You might think that after having pain every day for decades and having lost basically everything that ever mattered to you and for which you had worked so hard for so long you wouldn’t have any need to be afraid anymore.  What do you have to lose, after all?  But fear is not a rational thing, it’s not the conclusion of a thought process, it’s an emotion, one in which nature has invested heavily, and having pain after pain for a long time, of various kinds, can cause a “learned-helplessness” reaction related to depression, but even then, fear doesn’t go away.  One is always afraid of yet more pain.  One is afraid of facing another day with the same old pain.  One is a afraid that one is going to live a long, long life and never for one day of the rest of it not be in significant pain.  One is afraid that one will also be alone for the rest of that long life, with no comfort and little joy.
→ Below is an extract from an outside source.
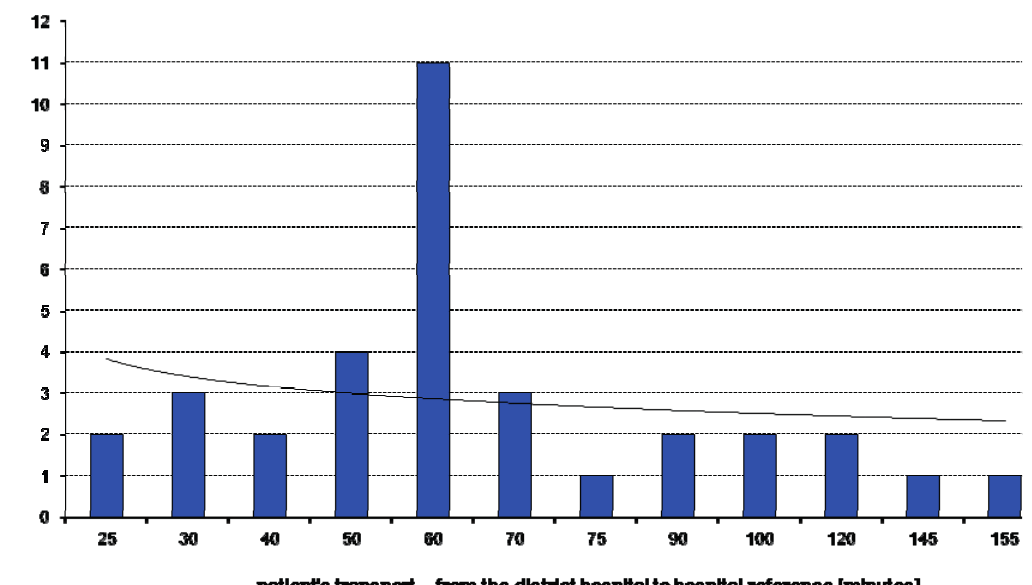
Figure 4. Transportation time of patients with acute coronary syndrome from the district hospital to the referral hospital (stage II transport). Patients’ transportation times from the district hospital to the referral hospital (two—stage transport) ranged from 25 min to 155 min. Average time to the two-stage reference center was about 67 min.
I don’t know what’s going on.  I mean, I’m writing this post, of course, that’s going on.  But I don’t know what else.  I’m falling apart, I think.  I’m breaking down.  Like I said yesterday, I can practically smell the melting plastic and circuitry in my mind.

Whatever.  Nothing I do or say matters, nothing I am matters.  I don’t know what I expect to happen because I’ve written about this.  I feel a bit like Frodo crying out for his friends in “Fog on the Barrow Downs” after they’ve been separated, but the only answer I will probably get will be from some foul undead spirits.  There’s no Tom Bombadil out there to come rescue me.  I wish there were.  And I could really use Elrond’s healing power, or even Aragorn’s.

That’s enough.  Go on, go read something else.  No one wants to feel miserable, and that’s how I tend to make people feel, so you should probably find something comical or at least entertaining to explore, and just try to have a good weekend.


*Honestly, no pun intended.  I didn’t even notice it until the editing process.